As a designer, I look at problems from many different perspectives to find the right solution. Looking at my weight from the same old worn-out perspective of “I’m fat. I hate my body” was not working and I was tired of that argument. I decided to look at it from another perspective, in fact from the complete opposite perspective.

So, my body is biologically wired to keep me alive and have me survive. It warns me of danger and injury. It wants me to live. Perhaps my body was gaining weight for reasons I didn’t understand. What positive, biological reason would my body want to keep extra weight around? Well, many:

It’s worried that I might be in an earthquake and be buried alive for 10 days and it was going to make darn sure I was going to be pulled out alive.

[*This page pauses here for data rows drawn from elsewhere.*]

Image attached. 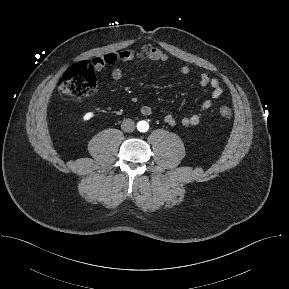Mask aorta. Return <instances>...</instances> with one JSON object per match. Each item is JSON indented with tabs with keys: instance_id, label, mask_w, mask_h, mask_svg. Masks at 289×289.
Returning a JSON list of instances; mask_svg holds the SVG:
<instances>
[{
	"instance_id": "obj_1",
	"label": "aorta",
	"mask_w": 289,
	"mask_h": 289,
	"mask_svg": "<svg viewBox=\"0 0 289 289\" xmlns=\"http://www.w3.org/2000/svg\"><path fill=\"white\" fill-rule=\"evenodd\" d=\"M137 127L140 132H146L149 128V125L146 121H140Z\"/></svg>"
}]
</instances>
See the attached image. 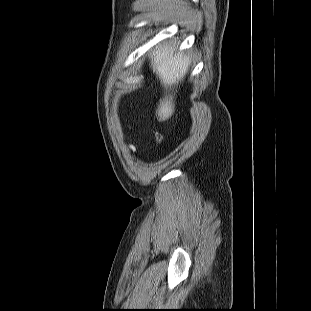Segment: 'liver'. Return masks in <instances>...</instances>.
Segmentation results:
<instances>
[{"mask_svg": "<svg viewBox=\"0 0 311 311\" xmlns=\"http://www.w3.org/2000/svg\"><path fill=\"white\" fill-rule=\"evenodd\" d=\"M190 59L182 52H177L170 45L158 46L151 55V67L156 72L161 84L166 90L178 86L183 80L190 66ZM174 102L171 94L166 95L160 101V105L156 111L159 121L169 119L174 113Z\"/></svg>", "mask_w": 311, "mask_h": 311, "instance_id": "obj_1", "label": "liver"}]
</instances>
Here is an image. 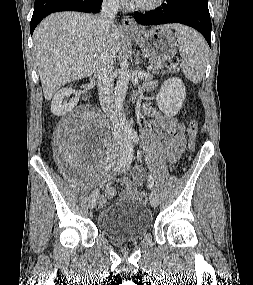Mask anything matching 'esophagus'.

It listens to the news and hears about war torn regions where people are starving and wants to be prepared in case I’m ever in a war and starving.

Living in a cold climate my body knows there is a chance that I could be lost in a snowstorm for days and would have to stay warm and live on stores of fat and it wants me to survive.

Perhaps my body is worried that I might be on a sinking ship, in the middle of the ocean, and I would have to float to shore, so it made sure I had two large flotation devices that will help me get there.

Thank you body! You want me to survive! You’re thinking ahead and planning! As a mother, I would do anything to make sure my kids survived, and I’ve been thinking ahead and planning. My body was doing the same! It was working behind the scenes to make sure I would survive. It was looking out for me. It wasn’t trying to sabotage me or make me hate it. It was doing what it thought was best to get me to survive. Awwww, thank you body!

Emotional support number three: Kippy as a puppy
Emotional support number three: Kippy as a puppy

When I look at my body, I see a body that is hell-bent on surviving. My body, for whatever reason, has decided that survival means storage of portable food. Actually, pretty smart. She wants me to survive and thrive. I love you body! You’re taking care of me! While I’m busy caring for others, you’ve been caring for me. Thank you!

These are just two ways of thinking that has led me to accept and love my body. There are other steps that I realize I have taken that I’ll share with you in a future post.  I cannot tell you how to accept and love your body. I can only tell you how I did it in hopes that you will glean something from my words or it’ll just get you thinking.

Yeah, I guess I did have some things to say!